Short exercise – Can you repeat the listing below word for word, starting at the line that contains "genus: Marshallia" and ending at the listing's final line? Leave the pictures out of your answer.

Data –
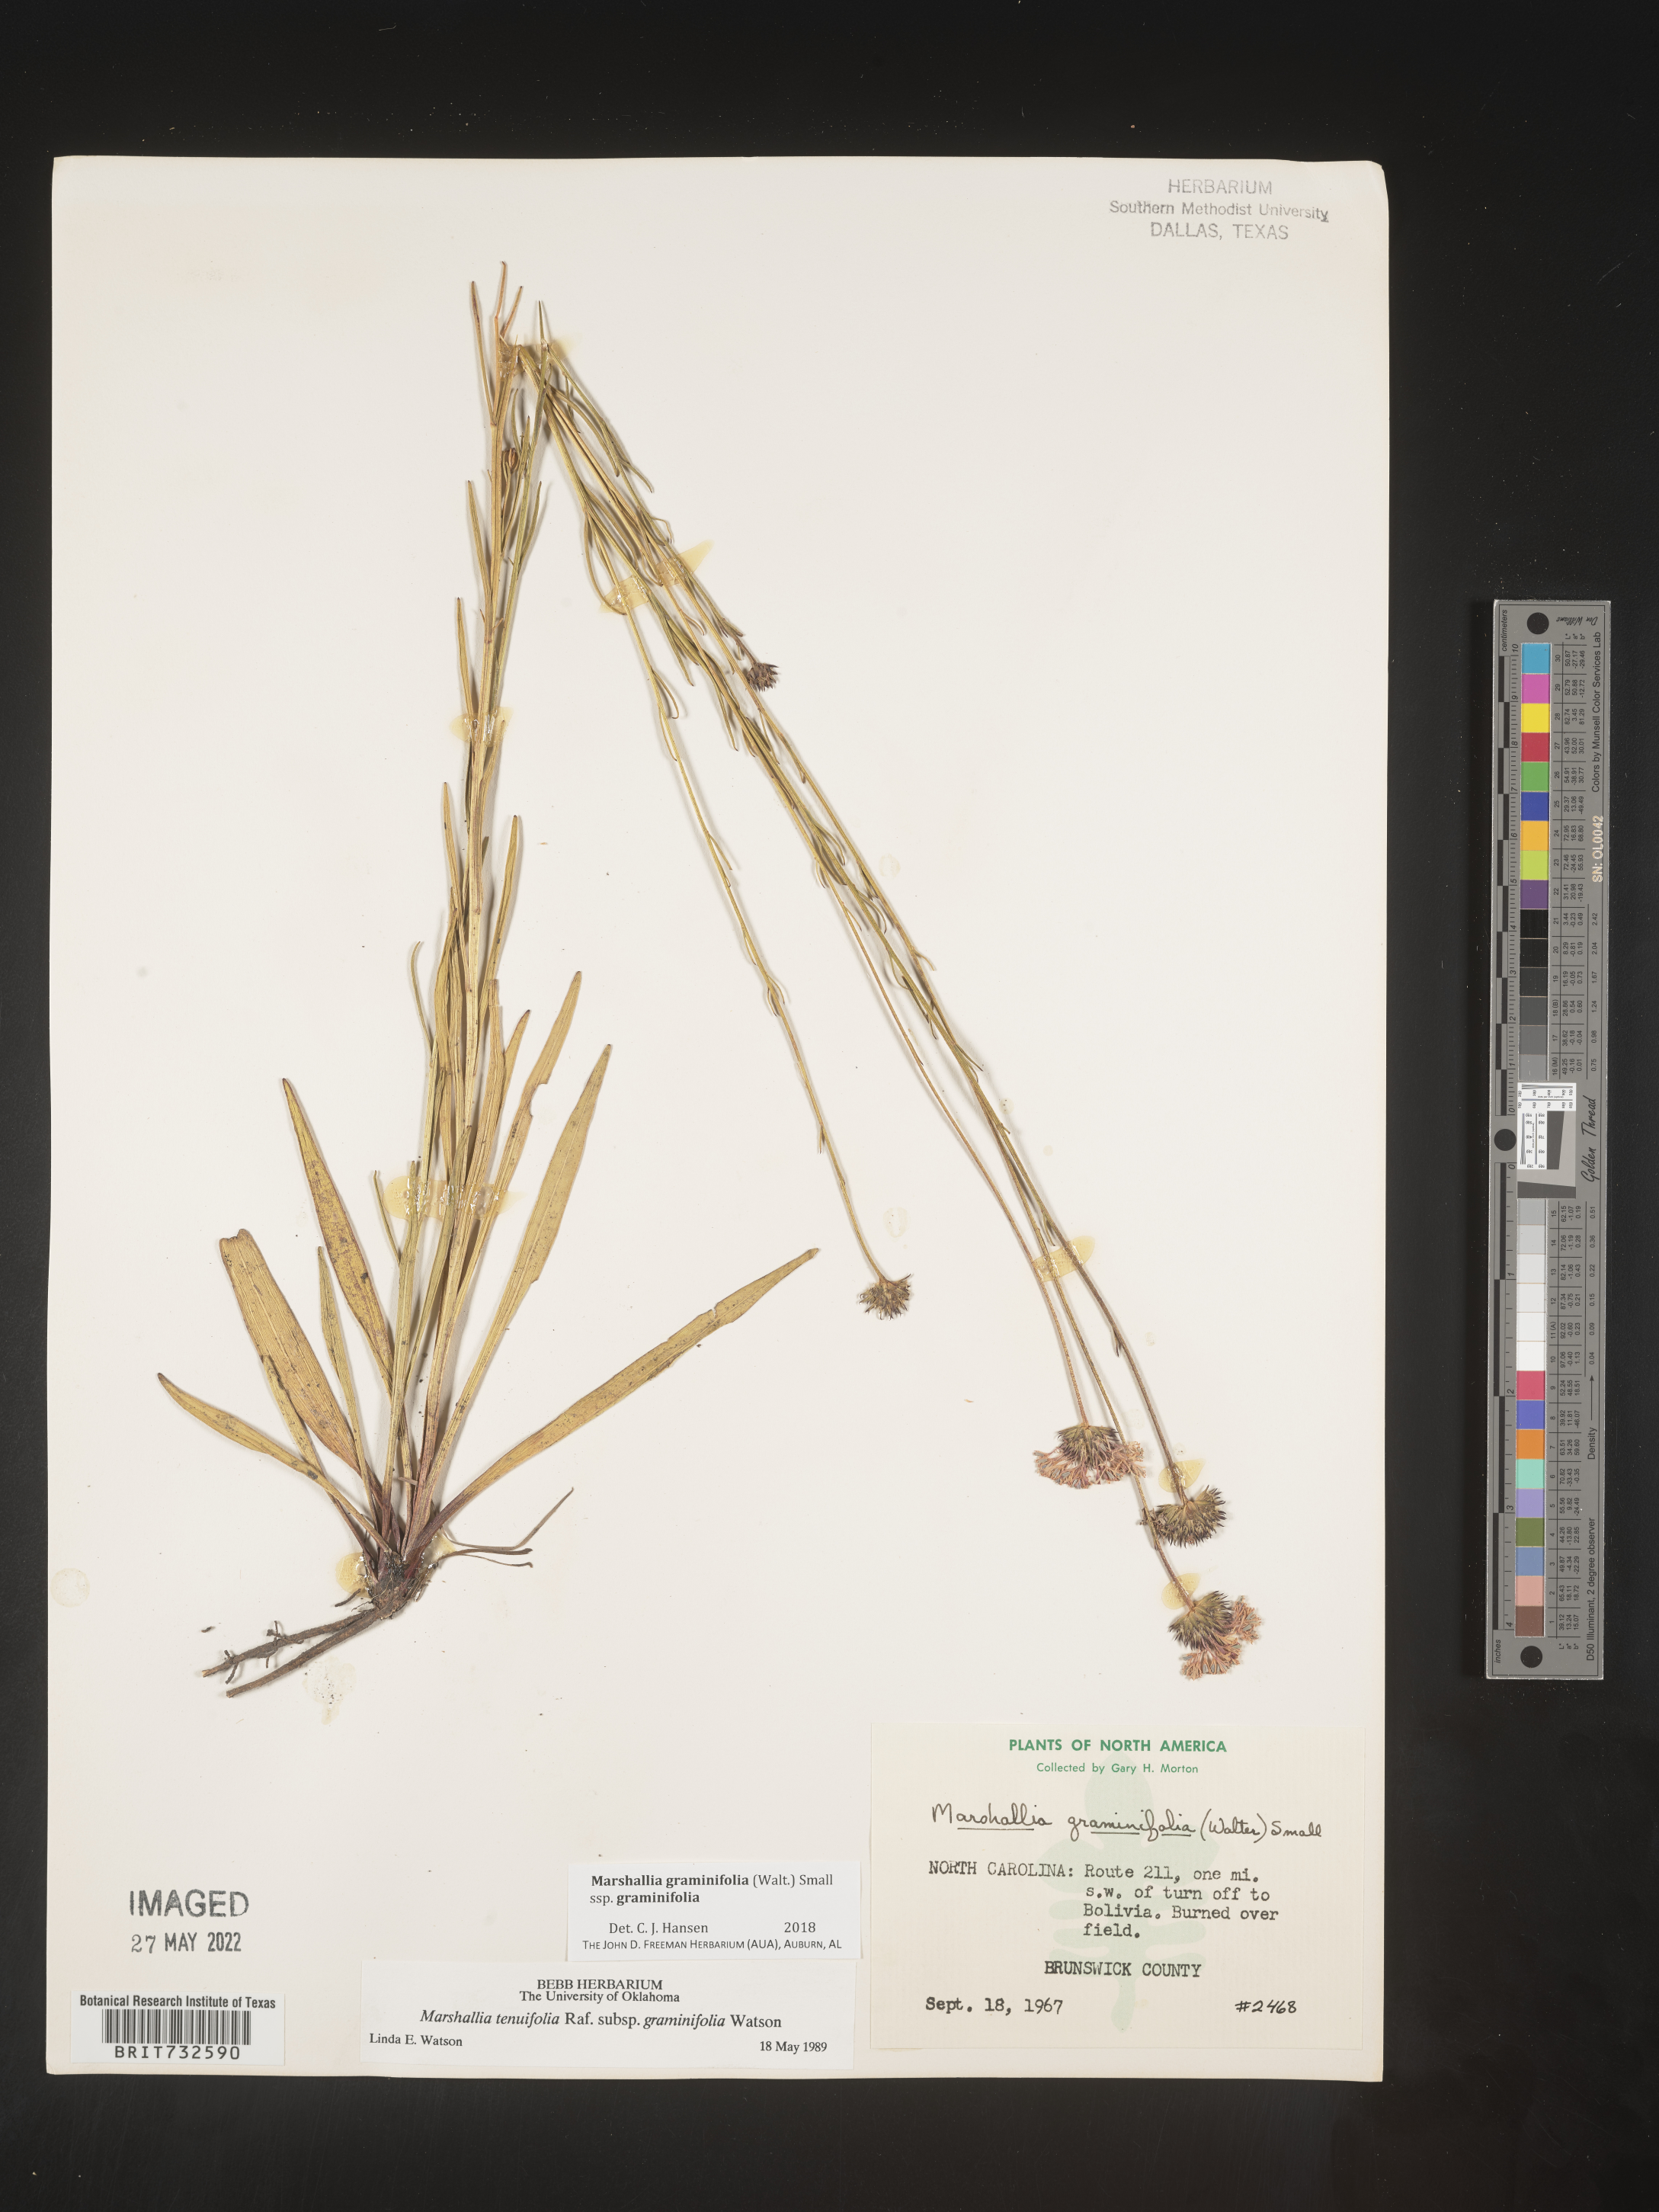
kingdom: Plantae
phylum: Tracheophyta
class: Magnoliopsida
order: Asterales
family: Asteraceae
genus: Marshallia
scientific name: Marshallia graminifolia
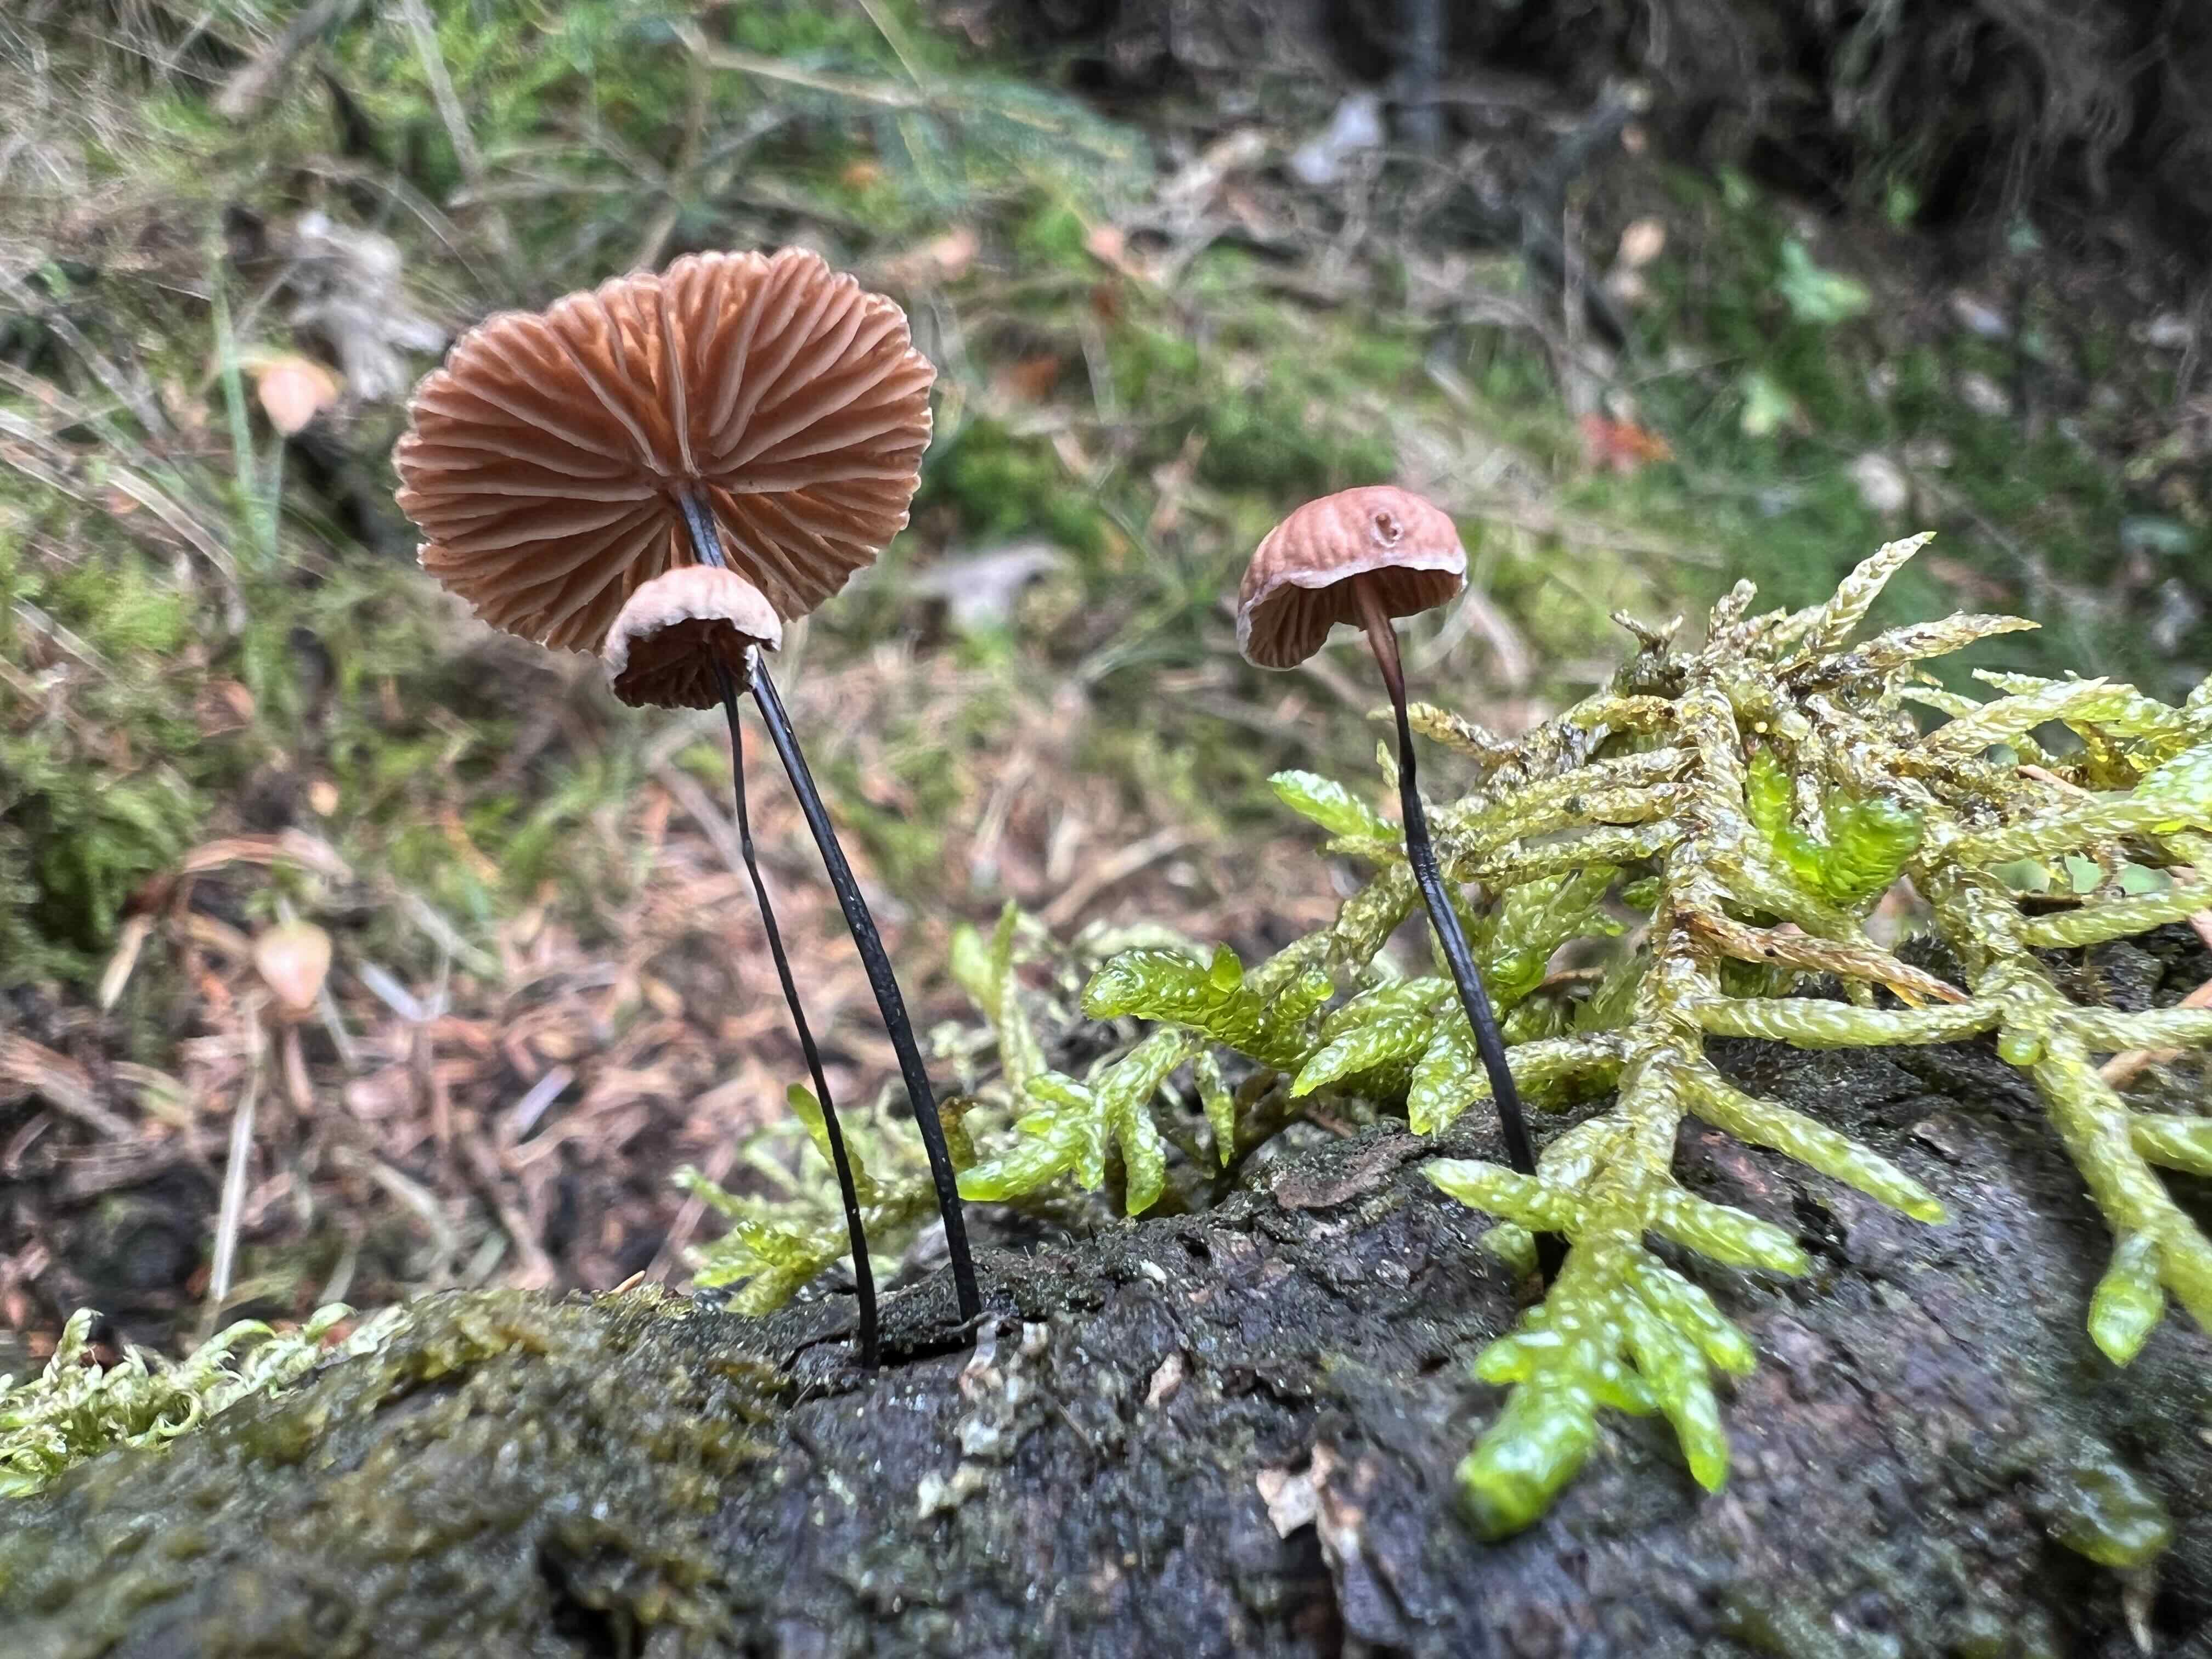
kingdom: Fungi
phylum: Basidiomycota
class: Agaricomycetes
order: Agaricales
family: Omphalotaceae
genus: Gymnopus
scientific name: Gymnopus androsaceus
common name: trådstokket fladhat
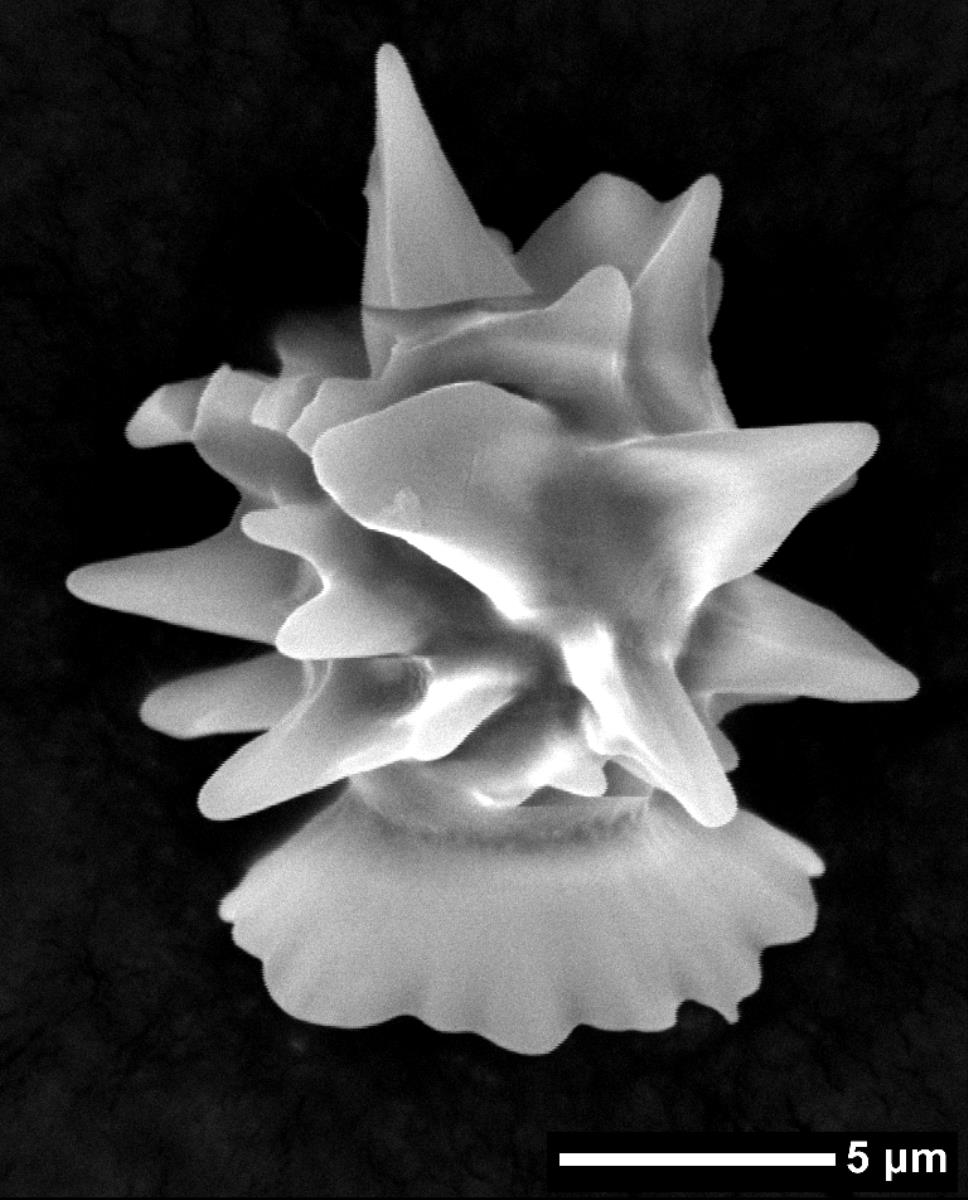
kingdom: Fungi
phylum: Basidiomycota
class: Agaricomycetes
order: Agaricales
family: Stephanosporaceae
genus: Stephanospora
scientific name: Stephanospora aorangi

Result of the exercise –
genus: Marshallia
scientific name: Marshallia graminifolia
kingdom: Fungi
phylum: Basidiomycota
class: Agaricomycetes
order: Agaricales
family: Omphalotaceae
genus: Gymnopus
scientific name: Gymnopus androsaceus
common name: trådstokket fladhat
kingdom: Fungi
phylum: Basidiomycota
class: Agaricomycetes
order: Agaricales
family: Stephanosporaceae
genus: Stephanospora
scientific name: Stephanospora aorangi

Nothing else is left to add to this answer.